▶ TASK ITEM A
Please reproduce the part of the post on 1 Samuel 8 starting at "For decades the" and ending at "any Israelite household.".
▶ TASK ITEM B
Continue the post on 1 Samuel 8 from the point where it stops.

▶ SELECTED PASSAGE
═══

Third Sunday After Pentecost June 10, 2018 1 Samuel 8:4-11 “Samuel Takes It Personally”

Third Sunday After Pentecost June 10, 2018 1 Samuel 8:4-11 “Samuel Takes It Personally” June 8, 2018

As I said in my last post, I propose to tell a story of my own devising rather than explain and exegete in traditional ways this summer’s texts from the books of Samuel. However, a short introduction to the following story may be useful as a way of focusing on what I find in this tale. It is common for interpreters to read in the account of the rise of kingship in Israel a thoroughly negative appraisal of the desire for a king and a complete defense of Samuel’s rejection of kingship on purely religious grounds. I disagree with what I think is that simplistic assessment of the text as written, and I hope my story will indicate why I find the usual reading inadequate. Here is today’s story.

For decades the prophet Samuel had been the undisputed leader of the disparate tribes of an emerging Israel. Following his call by YHWH at the small shrine of Shiloh, he had seized authority over the political and religious lives of the peoples of the hill country of the land, becoming judge—that is legal and social arbiter—from Bethel to Gilgal to Mizpah, in other words throughout the territory known as the land of Israel. His home base was Ramah from where he judged the land and where he built a well-known altar to his God. And he raised a family there, just as any Israelite male of the time would be expected to do. Indeed, he and his wife had two strapping sons, the pride of any Israelite household.

But Samuel had a problem. His two boys, Joel (“YHWH is God”) and Abijah (“My father is YHWH”) were simply evil. As they grew, they had no use for the puritan and narrow ethics of their famous father. They were interested in money and power, using their family name as a means to success and wealth. They acted only for money, resorting to hefty bribes for any who wished their favorable legal rulings, and judging not on the basis of justice and equity but on where the most money could be had. Whenever a poor man brought a justified grievance to their attention against a man of greater wealth, they inevitably found the man of wealth innocent and gleefully pocketed the offered bribe that led to the “legal” outcome.

Despite Joel and Abijah’s quite public practice, and despite the fact that Samuel well knew of their devilish actions—he was told often enough by many aggrieved and abused citizens—he nevertheless appointed these wastrels judges over the southern city of Beersheba, many distant miles from Ramah. He hoped perhaps that they might mend their ways after some real experience in leadership. After all, Samuel was old, and had begun to look for a successor as chief judge and leader of Israel. Who else should he choose but his own sons?

═══

▶ RECORDED DATA
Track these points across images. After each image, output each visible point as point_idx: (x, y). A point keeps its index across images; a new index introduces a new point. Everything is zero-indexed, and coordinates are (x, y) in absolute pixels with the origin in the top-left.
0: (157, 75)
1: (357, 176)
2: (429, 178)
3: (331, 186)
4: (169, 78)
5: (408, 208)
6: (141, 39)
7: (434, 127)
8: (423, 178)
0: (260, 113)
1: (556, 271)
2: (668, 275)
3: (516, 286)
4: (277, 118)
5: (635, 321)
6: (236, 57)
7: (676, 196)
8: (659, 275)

═══

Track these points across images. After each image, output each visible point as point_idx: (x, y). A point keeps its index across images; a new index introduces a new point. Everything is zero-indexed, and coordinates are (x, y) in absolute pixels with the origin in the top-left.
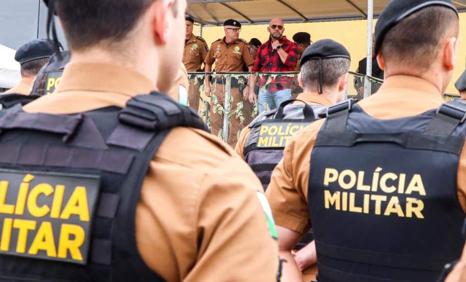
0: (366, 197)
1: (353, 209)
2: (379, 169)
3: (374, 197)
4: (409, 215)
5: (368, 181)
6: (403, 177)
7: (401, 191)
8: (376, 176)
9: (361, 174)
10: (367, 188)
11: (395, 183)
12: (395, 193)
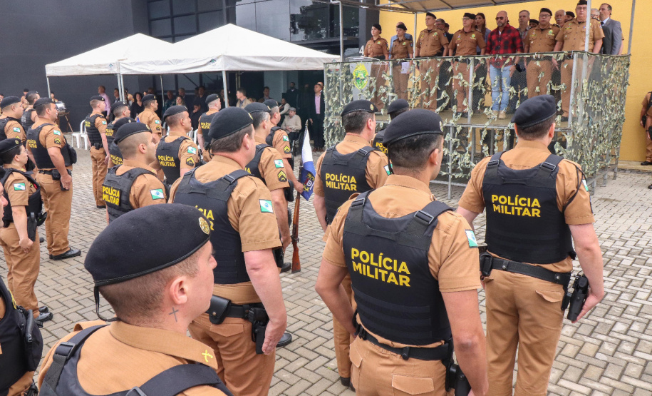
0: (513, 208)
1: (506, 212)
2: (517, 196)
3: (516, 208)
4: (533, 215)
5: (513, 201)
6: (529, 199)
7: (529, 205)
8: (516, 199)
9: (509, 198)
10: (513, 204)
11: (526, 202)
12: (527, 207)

═══

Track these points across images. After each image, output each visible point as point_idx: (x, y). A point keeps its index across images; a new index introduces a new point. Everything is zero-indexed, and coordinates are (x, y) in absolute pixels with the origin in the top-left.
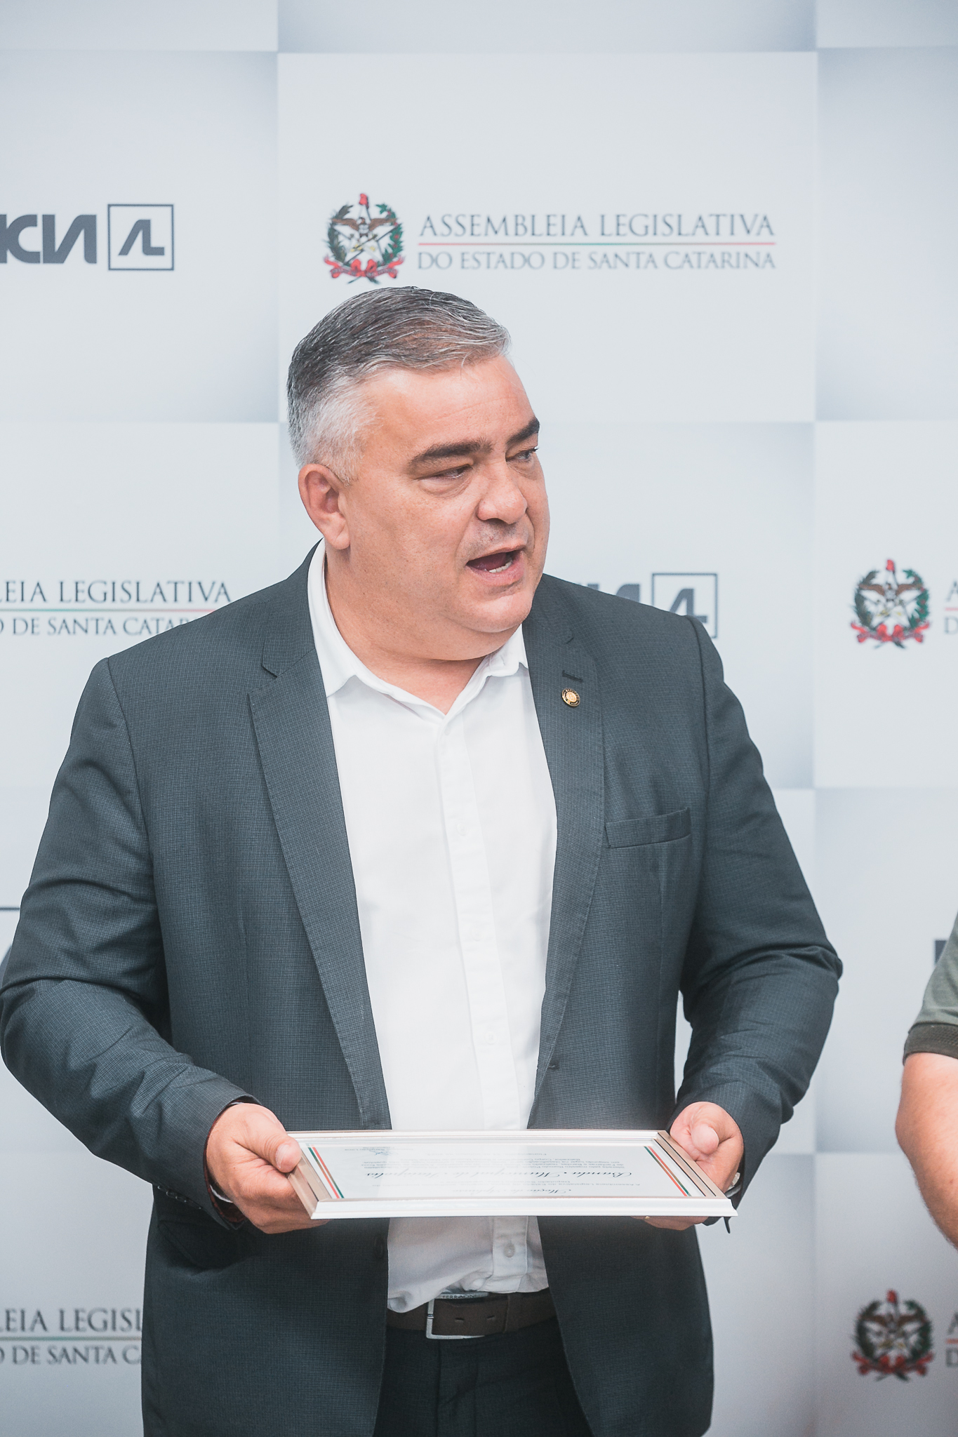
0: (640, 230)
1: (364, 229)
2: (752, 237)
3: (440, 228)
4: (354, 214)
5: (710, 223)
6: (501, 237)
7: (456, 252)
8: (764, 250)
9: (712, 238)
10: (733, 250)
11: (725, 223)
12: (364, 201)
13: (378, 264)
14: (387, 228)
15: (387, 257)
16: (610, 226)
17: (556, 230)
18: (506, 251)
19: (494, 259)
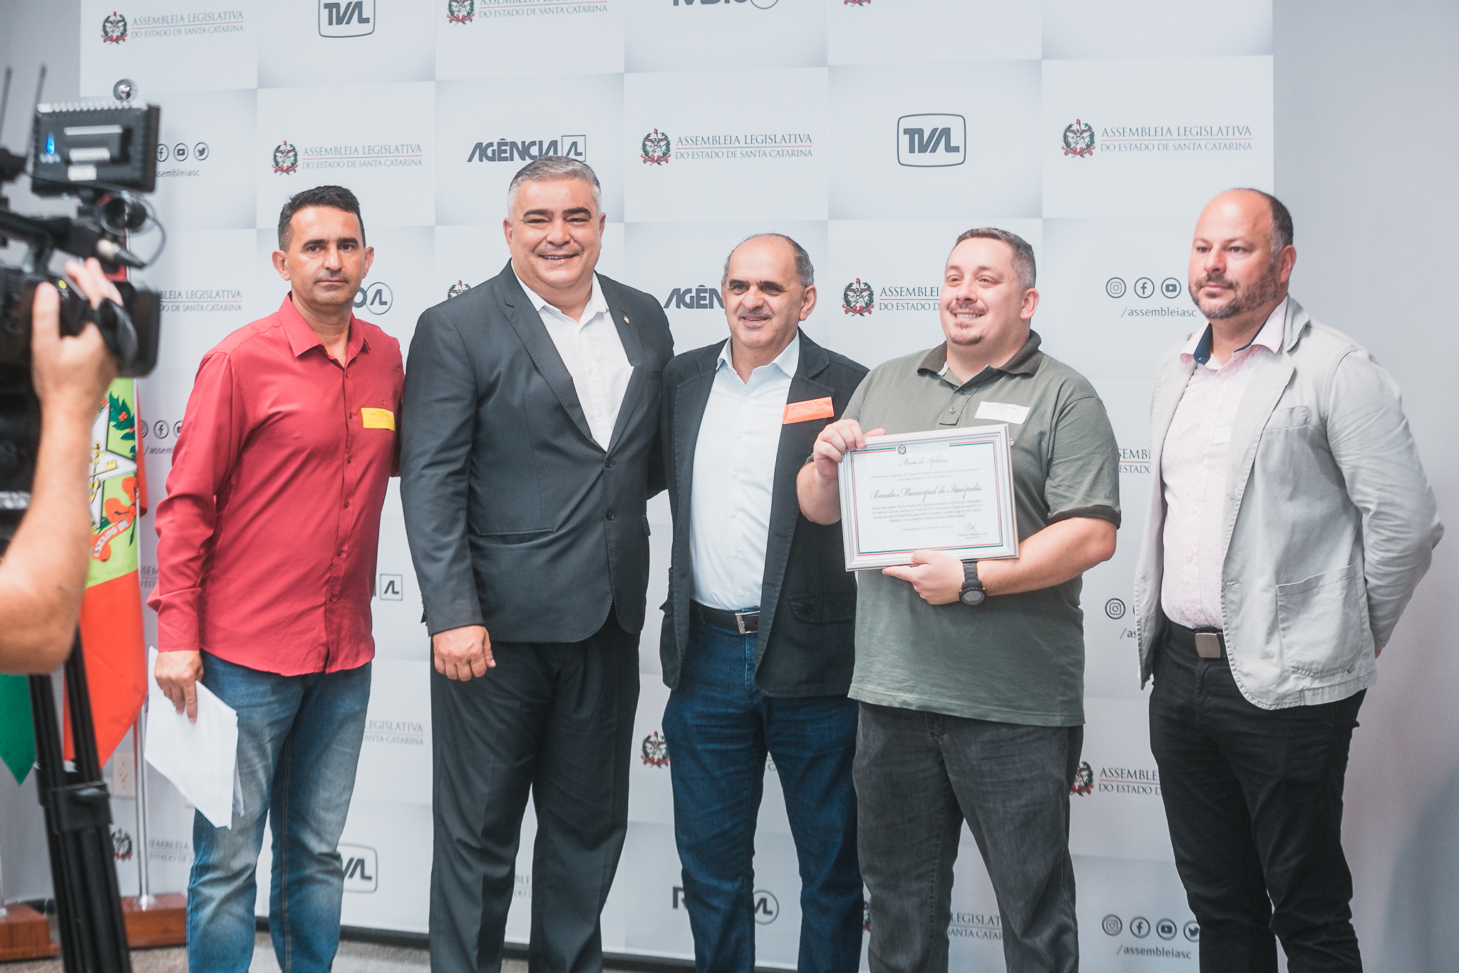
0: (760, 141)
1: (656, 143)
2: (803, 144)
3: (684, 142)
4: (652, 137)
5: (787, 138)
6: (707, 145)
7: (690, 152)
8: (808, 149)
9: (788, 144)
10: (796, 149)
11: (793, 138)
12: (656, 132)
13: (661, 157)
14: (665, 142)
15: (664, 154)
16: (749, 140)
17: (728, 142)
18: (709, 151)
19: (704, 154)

═══

▶ YOUR RESPONSE A
For decades the prophet Samuel had been the undisputed leader of the disparate tribes of an emerging Israel. Following his call by YHWH at the small shrine of Shiloh, he had seized authority over the political and religious lives of the peoples of the hill country of the land, becoming judge—that is legal and social arbiter—from Bethel to Gilgal to Mizpah, in other words throughout the territory known as the land of Israel. His home base was Ramah from where he judged the land and where he built a well-known altar to his God. And he raised a family there, just as any Israelite male of the time would be expected to do. Indeed, he and his wife had two strapping sons, the pride of any Israelite household.

▶ YOUR RESPONSE B
But the people of Beersheba quickly had their fill of the foul Joel and the repulsive Abijah and brought their grievances to the other elders of the land, alerting them to the horrors of the boys and warning them that if they ever were to become successors to their father, that the land would be ruined and their lives subject to tyranny and dictatorial abuse. And the elders quickly came to Samuel to voice their fears and to demand that their prophet act to ensure that stability would exist after the old man’s death, rather than the potential foul rule of his two appalling sons. They had of course noticed that all the nations surrounding their own were ruled by kings, and that a monarchy offered a far more certain and stable way to govern a people over time than an uncertain and uncontrollable “movement of the spirit” that chose leaders in what appeared arbitrary ways. They liked and trusted Samuel, whose life had been exemplary in every way, and whose leadership of the land had been superb, but these awful sons were not to be tolerated. “Make us a king to govern us,” they cried, “like other nations.”

But when Samuel heard their demand for a king, he was furious and would have none of it. In part, he may have felt that their desire for a king was a rejection of YHWH, a religious apostasy that could not be allowed, but the greater reason for his fury was that he was being rejected and his plans for a Samuel dynasty that would rule the land forever. Yes, he imagined and knew, his sons were not quite yet up to the standards that he himself had set, but surely the reports of their behaviors were an exaggeration. Given time, Joel and Abijah would rise to the task of leadership and Samuel could go to Sheol in peace, knowing that his sons were his able successors.

When he prayed to YHWH about this disgusting demand for a king, YHWH immediately told the prophet that it was not he, Samuel, who was being rejected—his prayer had obviously suggested that reality—but it was YHWH who was the rejected one. However, prayer can be a strange thing, an act only done by one person toward God. Any interpretation of what one is told by God in the way of answer to prayer is of course the prayer’s alone. Samuel heard YHWH speaking, but his hearing was heavily influenced by his desire for an eternal dynasty, begun by him and continued by his sons.

After his session of prayer, he announced to the assembled elders that kings were foul things, untrustworthy as leaders, only interested in power and control, and if they ever got one they would be deeply sorry that they ever wanted such a terrible thing. But the people still demanded a king, and Samuel still stood firm that he would never give them one, despite their demands and despite the fact the he had imagined that he had heard YHWH say three times that he should choose a king for them. Again and again, he warned them against the multiple dangers of kings, even incredibly telling them that his sons were still with them, those appalling boys, but their minds were made up—they insisted that Samuel choose a king for them, and so he finally does but only when the massive Saul is literally brought to Ramah, looking for a herd of lost donkeys.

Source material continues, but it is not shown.